PS. How about my Vikes? (its the one time I can talk about them, so give me a moment in the sun)
posted November 25, 2007 at 8:32 pm
Tyler,
Vikes looked good today; I saw bits of that game.
posted November 25, 2007 at 8:54 pm
The Broncos are driving me crazy this year!! Up by two touchdowns, and then…
posted November 25, 2007 at 9:06 pm
Vikes look great!
posted November 25, 2007 at 9:46 pm
I couldn’t believe it when I heard someone say that the Browns may have the best kick returner in the NFL. Better than Hester? Now that would be amazing.
But I’d never kick to him, or do everything I could to avoid that, if I were coaching an NFL team.
posted November 25, 2007 at 10:04 pm
Mike Shanahan was my position coach at the University of Florida back in the early ’80′s… he is one of the smartest human beings I’ve ever been around, yet for the life of me, how could he continue to kick to Hester!!! I’m a Bears fan only because I root for Grossman, even though he plays “gross” sometimes… What a game today.
posted November 25, 2007 at 10:59 pm
Scot,
Maybe I came off a bit strong. Hester was pretty unbelievable today, and he is clearly a difference maker. Without him that game wasn’t close. My point was merely that you can’t expect him to dominate every game and I don’t think the Bears are showing a defense that you can count on either. But really….this is sports. Being a Nebraska fan has really shown me how unimportant it is to live and die for teams…because I’d be dead.
posted November 26, 2007 at 12:13 am
Trust me. Us Chargers fans became instant Bears fans there in the fourth quarter. Thanks for the help in our division, we needed it…
I’m with you, why would you even kick to the guy? Shanahan in his post-game conference admitted to the mistake. His thinking was that if they did their job on special teams, they could stop him. Guess that didn’t work out to well…
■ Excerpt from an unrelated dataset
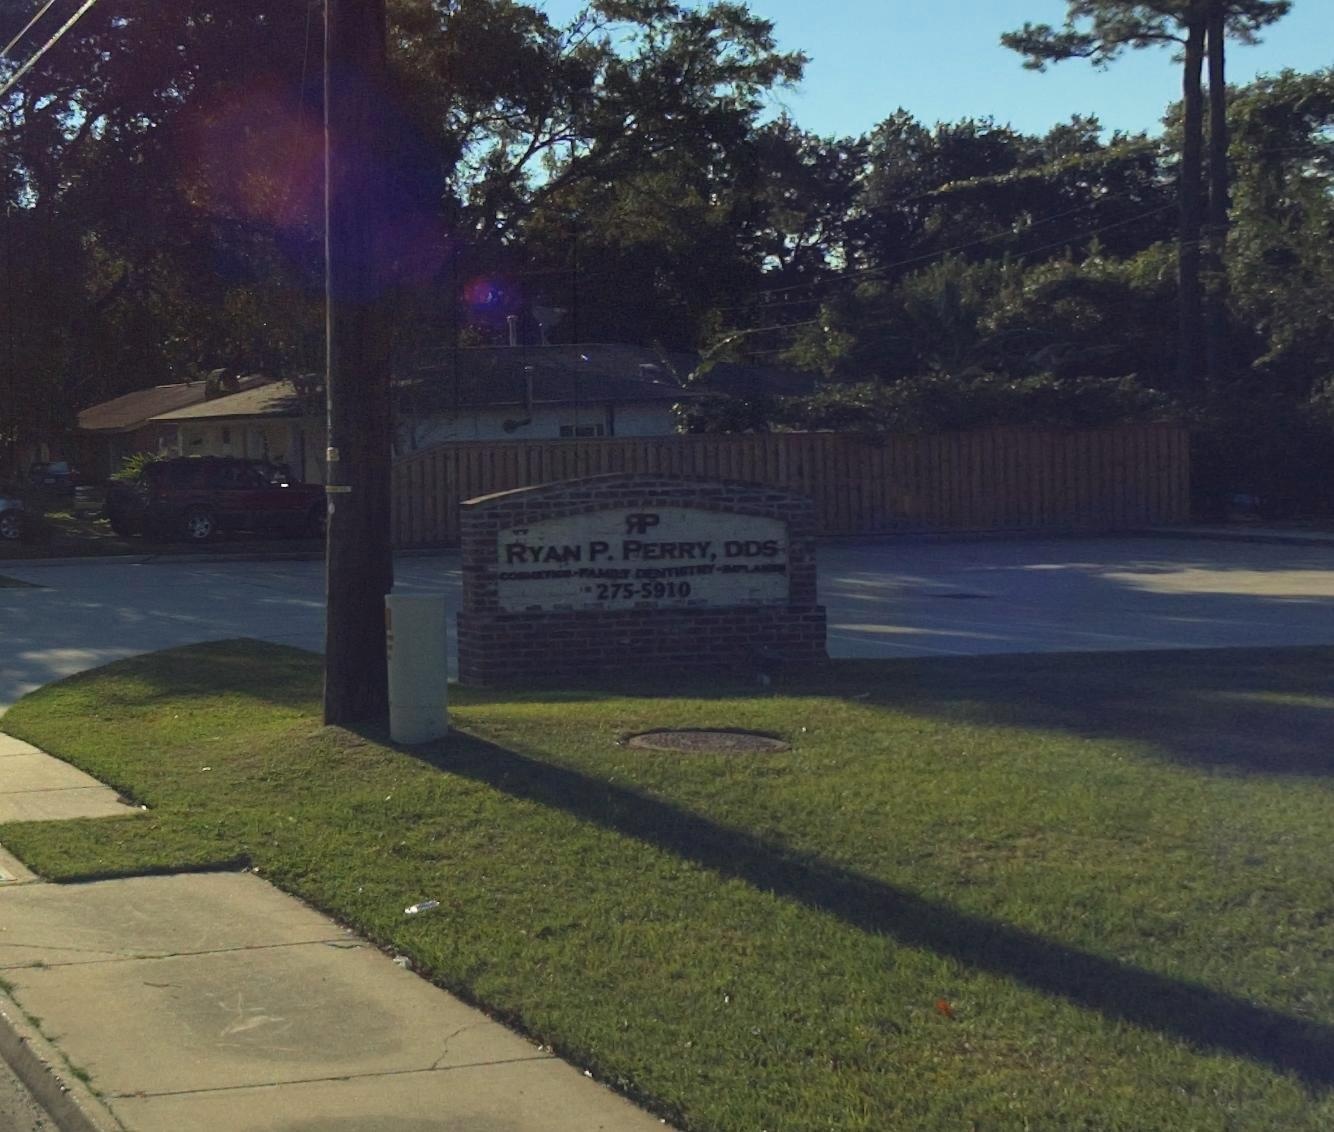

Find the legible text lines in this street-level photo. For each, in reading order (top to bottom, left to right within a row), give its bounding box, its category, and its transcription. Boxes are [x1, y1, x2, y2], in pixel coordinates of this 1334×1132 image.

[503, 536, 781, 567] BusinessName: RYAN P. PERRY, DDS
[576, 562, 719, 582] None: FAMILY DENTISTRY
[594, 578, 695, 603] None: 275-5910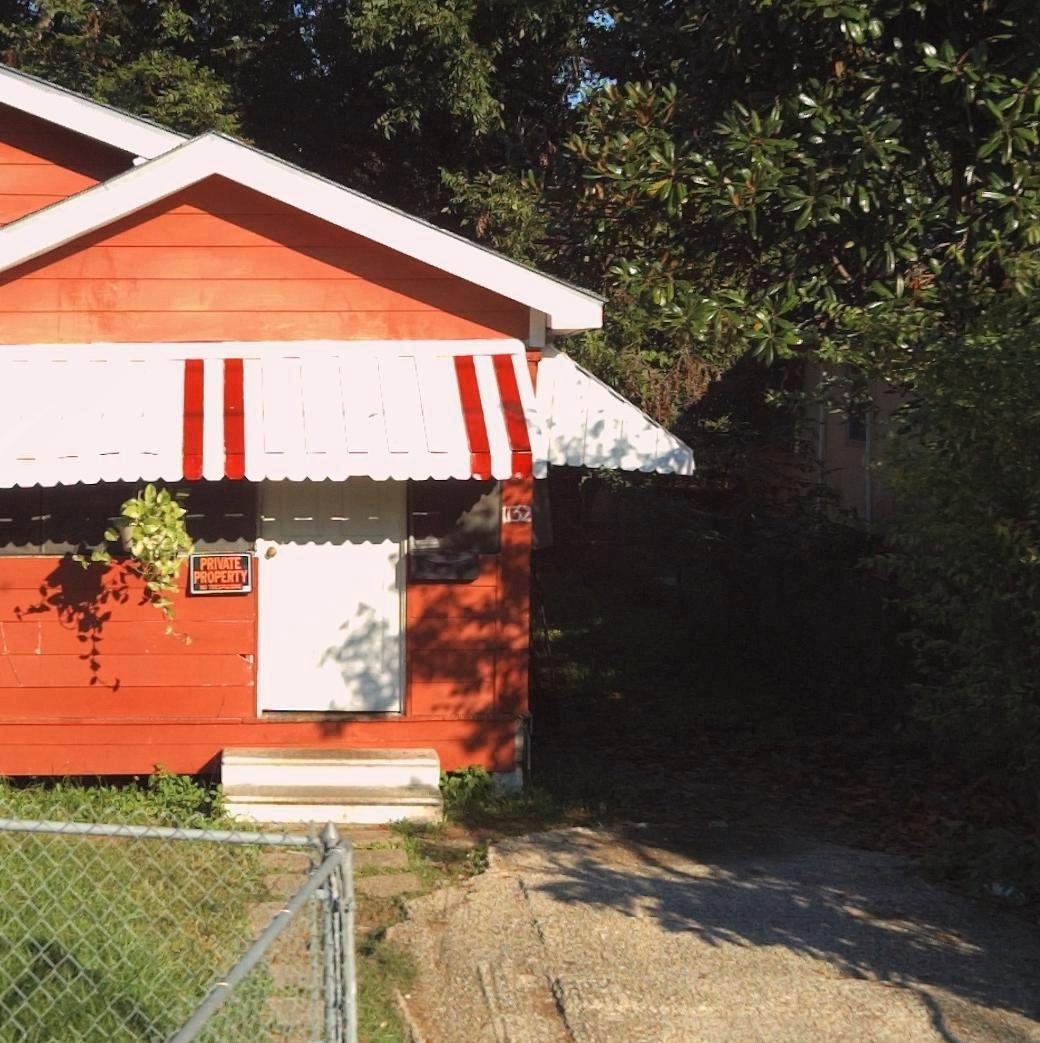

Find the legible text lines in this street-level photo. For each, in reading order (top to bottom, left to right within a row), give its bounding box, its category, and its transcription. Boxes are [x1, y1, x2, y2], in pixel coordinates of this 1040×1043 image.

posted November 26, 2007 at 7:56 am
I’m with Fred and Mike on this one. Why does anybody at any time kick to Devon Hester by mistake? They know the threat. How could it be a mistake? Did they think it was somebody else? Denver’s special teams wasn’t ready for him…period. So I ain’t buyin’ what Shanahan is sellin’.
My call is Bears win only 2 more games and finish the season a paltry 7-9.
posted November 26, 2007 at 8:41 am
It was painful! Ouch! I am a Colorado native at heart, even though I now live in the heartland. I will cheer for Chicago when they aren’t playing Colorado. But I grew up in Orange Crush Colorado and stay loyal to Denver no matter what. I was feeling good until about 3-4 minutes left, when Chicago starting coming back. Oooouch! Make the pain go away!
posted November 26, 2007 at 11:39 am
There are all sorts of reasons why athletes get strong (some legal, some not so much). What are the reasons that coaches get stupid?
posted November 26, 2007 at 3:41 pm
Only 37 more days and the PGA begins again. Ahhh civilzation.
posted November 26, 2007 at 9:23 pm
So why did they kick to Hester anyway???
Somewhere in Denver…an assistant is trying to answer that question right now.